Marguerite Hortense CLAESSENS dite Marguerite CLAESSENS

 

soprano belge naturalisé français le 31 mars 1929

(Etterbeek, Belgique, 03 février 1875 – 1 avenue Rockefeller, Lyon 3e, 06 avril 1967*)

 

Fille de Josse Edmond CLAESSENS (Bruxelles, 1839 – 1900/1906), sous-lieutenant au régiment des grenadiers puis commissaire de police, et de Mathilde Adrienne Sophie SOUCY (Mons, Belgique, 13 juillet 1837 – ap. 1910), mariés à Mons le 25 février 1867.

Sœur de Rosa Célina Victorine CLAESSENS [épouse d'Émile MERLE-FOREST, metteur en scène].

 

 

Elève de M. Jorez, elle débute le 15 octobre 1898 à la Monnaie de Bruxelles dans Faust (Marguerite) et y chante jusqu’en 1904, notamment aux premières de l’Or du Rhin (une Fille du Rhin) de Wagner le 31 octobre 1898, et de Princesse d’Auberge (Reinilde) de Jan Blockx le 14 décembre 1898, tout en chantant aux saisons estivales à Wimereux et à Boulogne-sur-Mer. En juin 1899, elle chante la Tétralogie de Wagner à Lyon. De 1904 à 1910, elle est soprano au Grand-Théâtre de Lyon, où elle interprète la Walkyrie (Brunnhilde), l’Etranger (Vita), les Maîtres chanteurs de Nuremberg (Eva), et chante aux saisons estivales au Casino des Fleurs d’Aix-les-Bains. En 1910-1911, elle est à l’Opéra San Carlos de Lisbonne, où elle interprète Faust (Marguerite). En 1911-1912, elle est à l’Opéra khédivial du Caire et chante la saison d’été 1912 au Havre et à Nancy. De 1912 à 1914, elle est l’hiver à l’Opéra de Nice et l’été au Casino des Fleurs d’Aix-les-Bains. De 1914 à 1918, elle donne des cours de chant rue des Archers à Lyon, avec son beau-frère Emile Merle-Forest pour la déclamation lyrique et la mise en scène, et Philippe Flon au piano.

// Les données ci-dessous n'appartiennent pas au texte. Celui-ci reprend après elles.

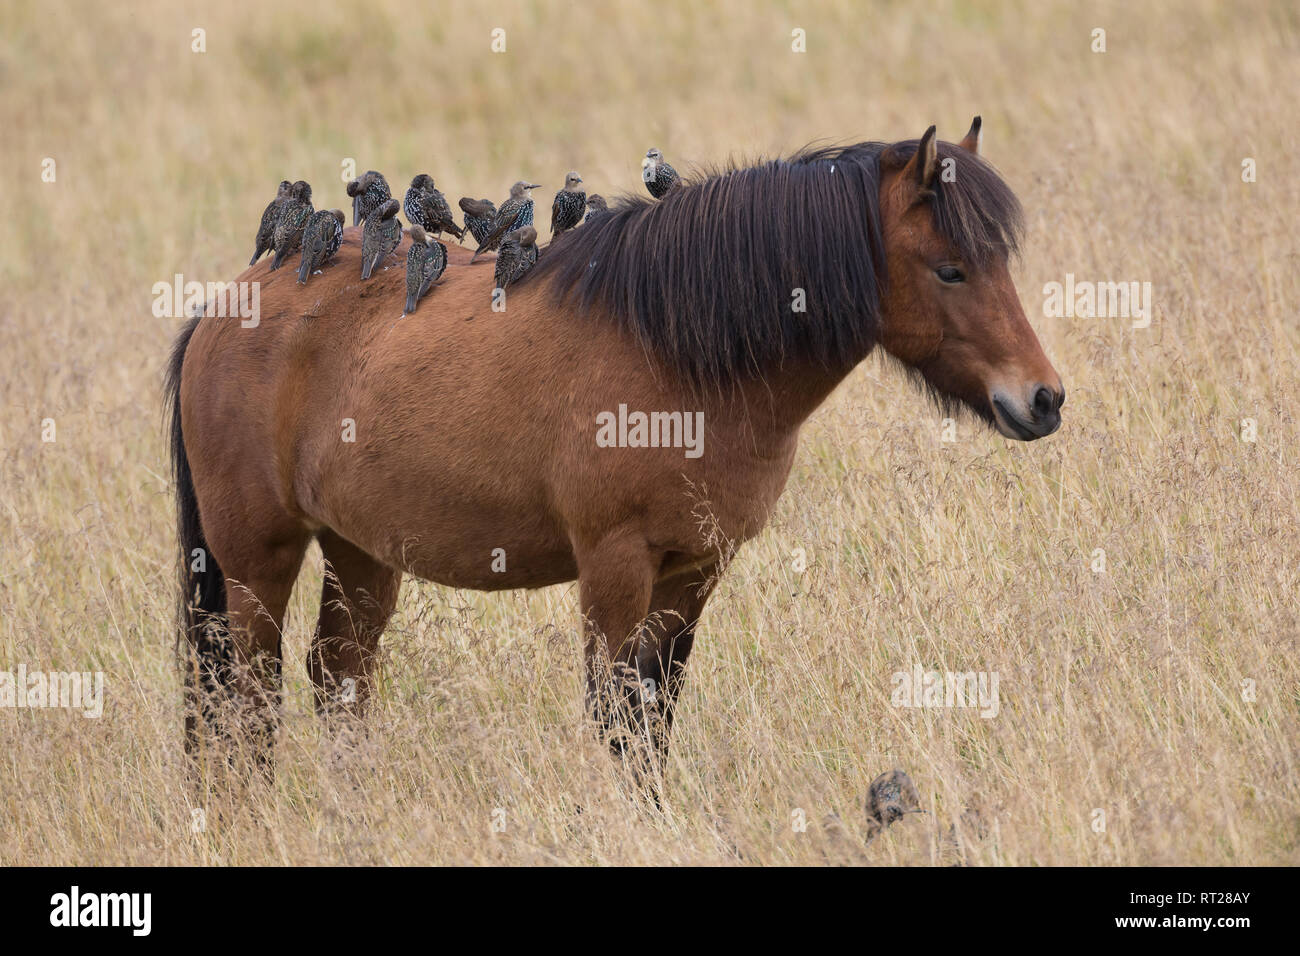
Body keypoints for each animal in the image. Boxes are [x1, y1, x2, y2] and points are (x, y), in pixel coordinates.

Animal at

De 1915 à 1919, elle chante pour des galas de bienfaisance à Lyon, Saint-Etienne, Monte-Carlo (où elle interprète en décembre 1914 l’Ode à Albert Ier et à Elisabeth de Belgique de Philippe Flon et la Brabançonne). Du 1er octobre 1920 au 30 septembre 1943, elle est professeur de chant au Conservatoire de Lyon, où elle a, entre autres élèves, le baryton Willy Clément. Elle a chanté à l’Opéra de Paris en 1921.

Elle est décédée à l’hôpital, âgée de quatre-vingt-douze ans, étant célibataire et domiciliée 7 rue des Archers à Lyon 2e.

 

 

 

Sa carrière à l'Opéra de Paris

 

Elle y débuta le 20 juillet 1921 dans les Huguenots (Valentine).

 

Elle y chanta la Walkyrie (Brunnhilde, 23 juillet 1921) et Siegfried (Brunehilde, 30 juillet 1921).